Ushakov helped Russia win the team event at the 2016 European Championships, where he also won the individual silver medal behind Hancharou. He then represented Russia at the 2016 Summer Olympics and placed fifth in the individual final.

At the 2017 Baku World Cup, Ushakov advanced to the individual final in first place, but he only finished sixth in the final. He won the individual silver medal, behind China's Gao Lei, at the 2017 World Championships. He also competed with Andrey Yudin in the synchro competition, and they won the bronze medal. Additionally, Ushakov, Yudin, and Sergei Azarian won the team silver medal.

Ushakov won a silver medal with the Russian team at the 2018 European Championships.

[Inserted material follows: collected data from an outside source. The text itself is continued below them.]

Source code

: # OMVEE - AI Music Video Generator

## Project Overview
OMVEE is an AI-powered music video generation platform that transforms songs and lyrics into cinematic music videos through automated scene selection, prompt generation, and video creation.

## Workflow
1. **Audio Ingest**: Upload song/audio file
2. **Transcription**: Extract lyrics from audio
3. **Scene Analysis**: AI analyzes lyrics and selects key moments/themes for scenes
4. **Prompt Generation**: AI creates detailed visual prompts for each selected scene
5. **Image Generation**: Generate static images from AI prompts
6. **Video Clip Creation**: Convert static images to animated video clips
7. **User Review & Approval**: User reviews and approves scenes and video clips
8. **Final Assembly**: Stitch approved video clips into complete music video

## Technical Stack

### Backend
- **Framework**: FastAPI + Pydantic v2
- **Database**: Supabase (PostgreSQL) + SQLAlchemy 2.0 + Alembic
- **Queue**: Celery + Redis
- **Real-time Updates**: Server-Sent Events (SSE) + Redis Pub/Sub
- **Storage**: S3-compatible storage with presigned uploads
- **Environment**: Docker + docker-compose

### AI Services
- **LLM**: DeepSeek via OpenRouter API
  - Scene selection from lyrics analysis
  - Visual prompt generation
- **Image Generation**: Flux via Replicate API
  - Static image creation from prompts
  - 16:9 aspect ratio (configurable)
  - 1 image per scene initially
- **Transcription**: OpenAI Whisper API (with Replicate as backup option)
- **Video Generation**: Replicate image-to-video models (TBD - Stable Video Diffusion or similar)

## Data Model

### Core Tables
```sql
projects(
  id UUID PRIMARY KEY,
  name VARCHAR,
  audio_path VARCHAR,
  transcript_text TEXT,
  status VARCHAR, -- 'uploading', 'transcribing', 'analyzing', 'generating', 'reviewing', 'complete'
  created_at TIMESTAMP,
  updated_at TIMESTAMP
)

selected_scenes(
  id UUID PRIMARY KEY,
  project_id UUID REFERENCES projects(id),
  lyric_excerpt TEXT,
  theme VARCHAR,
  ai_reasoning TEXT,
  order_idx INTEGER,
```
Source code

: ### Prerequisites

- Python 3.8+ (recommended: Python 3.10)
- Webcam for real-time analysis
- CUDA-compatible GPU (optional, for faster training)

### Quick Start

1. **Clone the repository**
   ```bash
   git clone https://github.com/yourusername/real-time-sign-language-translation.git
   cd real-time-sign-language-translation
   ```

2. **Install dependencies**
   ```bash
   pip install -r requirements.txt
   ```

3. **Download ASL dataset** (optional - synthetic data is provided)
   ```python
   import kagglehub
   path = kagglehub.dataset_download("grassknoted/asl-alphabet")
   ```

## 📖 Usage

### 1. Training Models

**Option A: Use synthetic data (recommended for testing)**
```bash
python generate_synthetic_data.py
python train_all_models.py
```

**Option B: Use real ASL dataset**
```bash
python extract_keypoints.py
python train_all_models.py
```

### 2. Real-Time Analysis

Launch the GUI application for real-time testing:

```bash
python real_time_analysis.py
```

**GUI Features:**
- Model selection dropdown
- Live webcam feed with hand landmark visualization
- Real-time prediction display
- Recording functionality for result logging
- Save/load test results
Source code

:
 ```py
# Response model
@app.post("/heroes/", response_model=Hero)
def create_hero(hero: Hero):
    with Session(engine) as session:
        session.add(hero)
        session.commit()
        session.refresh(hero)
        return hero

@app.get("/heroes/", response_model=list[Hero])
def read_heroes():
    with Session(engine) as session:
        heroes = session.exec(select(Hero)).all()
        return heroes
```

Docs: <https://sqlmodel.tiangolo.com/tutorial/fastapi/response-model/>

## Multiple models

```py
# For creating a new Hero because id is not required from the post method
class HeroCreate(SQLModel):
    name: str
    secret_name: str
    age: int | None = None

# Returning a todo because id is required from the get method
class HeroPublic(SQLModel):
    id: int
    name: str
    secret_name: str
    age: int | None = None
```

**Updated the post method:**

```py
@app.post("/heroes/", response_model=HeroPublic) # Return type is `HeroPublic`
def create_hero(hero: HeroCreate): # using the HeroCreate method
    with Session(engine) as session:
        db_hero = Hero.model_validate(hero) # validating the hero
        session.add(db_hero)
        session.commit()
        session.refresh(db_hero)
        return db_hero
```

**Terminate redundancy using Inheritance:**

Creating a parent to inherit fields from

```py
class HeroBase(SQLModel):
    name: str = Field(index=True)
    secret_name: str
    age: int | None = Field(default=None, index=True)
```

At the 2019 World Championships, he won a bronze medal in the trampoline team event, and he won a gold medal in the all-around team event.

Ushakov competed at the 2020 Summer Olympics, his fourth Olympics, and placed fifth in the individual final. At the 2021 World Championships, he helped the Russian Gymnastics Federation win the all-around team title.

== Awards ==
After winning the silver medal at the 2012 Summer Olympics, Ushakov was awarded the Order for Merits to the Fatherland, 1st grade.